In the days when 3000 users logged on to their systems each day, the welcome message was a part of the social exchange between system managers and their customer base. Since the HP 3000 harks back to a day when only a specialized terminal could produce graphics, the server's messages had to be delivered using ASCII characters. This was a challenge that the 3000 manager of the 1980s and 1990s would warm to during the coldest of seasons.
On the archives of the 3000-L mailing list, we find messages on creating the ASCII tree as recently as 1996. "For those of you that have always wanted to put one of those Christmas Trees (with the blinking lights on an HP terminal) in your welcome message," said Tracy Johnson, "but never had the time to bother keying it in, I've attached (for those that can handle attachments) an ASCII text file you can upload."
The skills to create artwork that would be plugged into a welcome message probably spring from the era's necessary focus on detail. What also helped was perhaps the quieter days of the holiday week we're about to enter. “I use QEDIT's full screen mode,” Costas Anastassiades said when MPE/iX 5.0 was new, “and switch the terminal to graphics mode (Ctrl N/Ctrl O) and then mess around with the various graphic keys. It's all there, on screen, and I can see what I'm doing.
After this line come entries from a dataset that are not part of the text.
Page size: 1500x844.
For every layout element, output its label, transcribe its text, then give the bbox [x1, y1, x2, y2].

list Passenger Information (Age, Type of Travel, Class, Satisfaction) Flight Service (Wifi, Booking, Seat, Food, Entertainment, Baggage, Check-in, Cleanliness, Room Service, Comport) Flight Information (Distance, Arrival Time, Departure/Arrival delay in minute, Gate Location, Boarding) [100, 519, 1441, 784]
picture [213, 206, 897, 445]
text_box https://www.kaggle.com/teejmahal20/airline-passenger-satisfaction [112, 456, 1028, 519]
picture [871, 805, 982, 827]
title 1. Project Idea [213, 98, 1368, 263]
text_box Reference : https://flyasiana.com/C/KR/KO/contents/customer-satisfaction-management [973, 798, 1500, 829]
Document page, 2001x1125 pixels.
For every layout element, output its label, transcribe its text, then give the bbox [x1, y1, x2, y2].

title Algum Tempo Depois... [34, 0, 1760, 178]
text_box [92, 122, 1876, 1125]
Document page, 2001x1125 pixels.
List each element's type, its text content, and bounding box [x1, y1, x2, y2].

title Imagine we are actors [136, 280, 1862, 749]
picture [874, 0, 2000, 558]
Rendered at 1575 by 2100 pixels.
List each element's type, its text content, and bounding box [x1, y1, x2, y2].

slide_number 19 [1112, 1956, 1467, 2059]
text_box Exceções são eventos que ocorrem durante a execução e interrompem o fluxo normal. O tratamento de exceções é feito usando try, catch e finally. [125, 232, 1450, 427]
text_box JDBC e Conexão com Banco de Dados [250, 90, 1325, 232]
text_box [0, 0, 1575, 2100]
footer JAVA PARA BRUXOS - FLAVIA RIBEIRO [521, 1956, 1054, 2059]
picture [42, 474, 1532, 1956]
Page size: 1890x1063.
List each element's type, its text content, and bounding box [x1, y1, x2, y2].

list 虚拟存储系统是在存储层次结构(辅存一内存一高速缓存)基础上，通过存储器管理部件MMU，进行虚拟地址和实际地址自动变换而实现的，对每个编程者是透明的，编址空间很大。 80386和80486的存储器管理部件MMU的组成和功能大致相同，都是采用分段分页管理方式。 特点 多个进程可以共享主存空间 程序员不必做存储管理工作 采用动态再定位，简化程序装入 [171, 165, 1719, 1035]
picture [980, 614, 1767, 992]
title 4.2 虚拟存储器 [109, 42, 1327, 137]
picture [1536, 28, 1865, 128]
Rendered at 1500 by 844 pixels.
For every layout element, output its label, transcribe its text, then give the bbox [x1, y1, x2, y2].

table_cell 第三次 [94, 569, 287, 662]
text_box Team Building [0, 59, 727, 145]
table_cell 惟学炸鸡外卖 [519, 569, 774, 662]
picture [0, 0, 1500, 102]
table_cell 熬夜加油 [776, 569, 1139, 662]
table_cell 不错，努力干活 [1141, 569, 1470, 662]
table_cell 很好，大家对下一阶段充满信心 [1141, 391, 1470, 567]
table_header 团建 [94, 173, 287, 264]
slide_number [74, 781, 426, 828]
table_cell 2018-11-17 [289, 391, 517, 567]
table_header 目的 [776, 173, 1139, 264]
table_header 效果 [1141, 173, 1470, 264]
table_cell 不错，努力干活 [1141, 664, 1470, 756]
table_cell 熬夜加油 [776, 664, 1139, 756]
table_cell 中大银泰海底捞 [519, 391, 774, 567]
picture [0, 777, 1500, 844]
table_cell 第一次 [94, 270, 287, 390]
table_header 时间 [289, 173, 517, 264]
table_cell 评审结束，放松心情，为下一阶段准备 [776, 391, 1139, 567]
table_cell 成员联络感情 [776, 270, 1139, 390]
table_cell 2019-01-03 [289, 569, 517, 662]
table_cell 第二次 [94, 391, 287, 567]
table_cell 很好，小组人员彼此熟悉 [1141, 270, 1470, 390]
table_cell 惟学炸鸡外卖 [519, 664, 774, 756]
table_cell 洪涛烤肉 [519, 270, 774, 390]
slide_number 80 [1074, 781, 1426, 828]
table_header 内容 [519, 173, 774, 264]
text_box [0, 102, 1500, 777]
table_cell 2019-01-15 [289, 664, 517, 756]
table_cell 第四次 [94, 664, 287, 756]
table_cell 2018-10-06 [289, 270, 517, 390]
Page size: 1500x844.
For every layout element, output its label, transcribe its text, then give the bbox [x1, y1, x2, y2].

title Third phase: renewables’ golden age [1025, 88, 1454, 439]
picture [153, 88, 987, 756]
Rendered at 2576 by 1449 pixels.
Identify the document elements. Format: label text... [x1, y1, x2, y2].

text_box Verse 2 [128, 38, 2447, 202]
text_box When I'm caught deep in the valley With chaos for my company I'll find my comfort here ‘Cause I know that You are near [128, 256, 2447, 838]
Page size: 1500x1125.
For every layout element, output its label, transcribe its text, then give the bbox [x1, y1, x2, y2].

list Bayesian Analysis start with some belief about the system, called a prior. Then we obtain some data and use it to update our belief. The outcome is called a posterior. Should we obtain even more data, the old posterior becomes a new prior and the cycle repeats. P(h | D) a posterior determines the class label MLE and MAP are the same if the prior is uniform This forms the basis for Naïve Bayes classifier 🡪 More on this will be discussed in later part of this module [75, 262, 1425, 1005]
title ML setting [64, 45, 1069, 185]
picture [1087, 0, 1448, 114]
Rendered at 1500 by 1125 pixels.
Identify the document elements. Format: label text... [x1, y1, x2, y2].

So we've had some animation (blinking lights on the original X-mas Tree), and I've added some "Rich Text Format.” Now if only someone can get a terminal to beep "Silent Night"....:)"
Of course, that emoji at the end of Costas' 1996 message is the bridge between the era of ASCII messages and the social media of today.
We're taking a few days off for the Christmas holiday at my house, a time to enjoy grandsons who'll scarcely understand that a computer couldn't display pictures. I hail from the era when A Charlie Brown Christmas and How the Grinch Stole Christmas were new holiday cartoons, so I'm of an age to understand why the magic of a terminal display was something to play with. I'll leave us all with an ASCII-style holiday poem shared by Paul Edwards, user group director and legendary 3000 trainer, back in 2002. Enjoy your good nights to come, the one before Christmas, as well as those after. We'll be back next week with our 2015 wrap-up reports.
'Twas the night before Christmas
and all through the nets
Not a mousie was stirring, not even the pets.
The floppies were stacked by the modem with care
In hopes that St. Nicholas soon would be there.
The files were nestled all snug in a folder
The screen saver turned on, the weather was colder.
And leaving the keyboard along with my mouse
I turned from the screen to the rest of the house.
When up from the drive there arose such a clatter
I turned to the screen to see what was the matter.
Away to the mouse I flew like a flash,
Zoomed open a window in fear of a crash...
The glow from the screen on the keyboard below
Gave an electronic luster to all my macros.
When what to my wondering eyes should appear
But a little sleigh icon with eight tiny reindeer
And a tiny disk driver so SCSI and quick
I knew in a nano it must be Saint Nick.
More rapid than trackballs his cursors they came,
He whistled and shouted and faxed them by name.
"Now Flasher! Now Dasher! Now Raster and Bixel!
On Phosphor! On Photon! On Baudrate and Pixel!
To the top of the stack. To the top of the heap."
Then each little reindeer made a soft beep.
As data that before the wild electrons fly,
When they meet with a node, mount to the drive,
So up to the screentop the cursors they flew
With a sleigh full of disks and databits, too.
And then in a twinkling I heard the high whine
Of a modem connecting at a baud rate so fine.
As I gazed at the screen with a puzzling frown
St. Nicholas logged on though I thought I was down.
He was dressed all in bytes from header to footer
The words on the screen said "Don't you reboot 'er."
A bundle of bits he had flung on his back
And he looked like a programmer starting his hack.
His eyes how they glazed, his hair was so scary,
His cola was jolt, not flavoured with cherry.
His droll little mouth was drawn up like a GIF
And the pixels of his beard sure gave me a lift.
The stump of a routine he held tight in his code
And I knew he had made it past the last node.
He spoke not a word but looked right at me
And I saw in a flash his file was .SEA.
He self-decompressed and I watched him unfold,
Into a jolly old elf, a sight to behold.
And the whispering sound of my hard drive's head
Soon gave me to know I had nothing to dread.
He went straight to his work without saying a word
And filled all the folders of this happy nerd.
And 'tis the whole truth, as the story is told,
That giving a nod up the window he scrolled,
He sprang to the serial port as if truly on fire
And away they all flew down the thin copper wire.
But I heard him exclaim as he scrolled out of sight
"Merry Christmas to All, and to all a good night."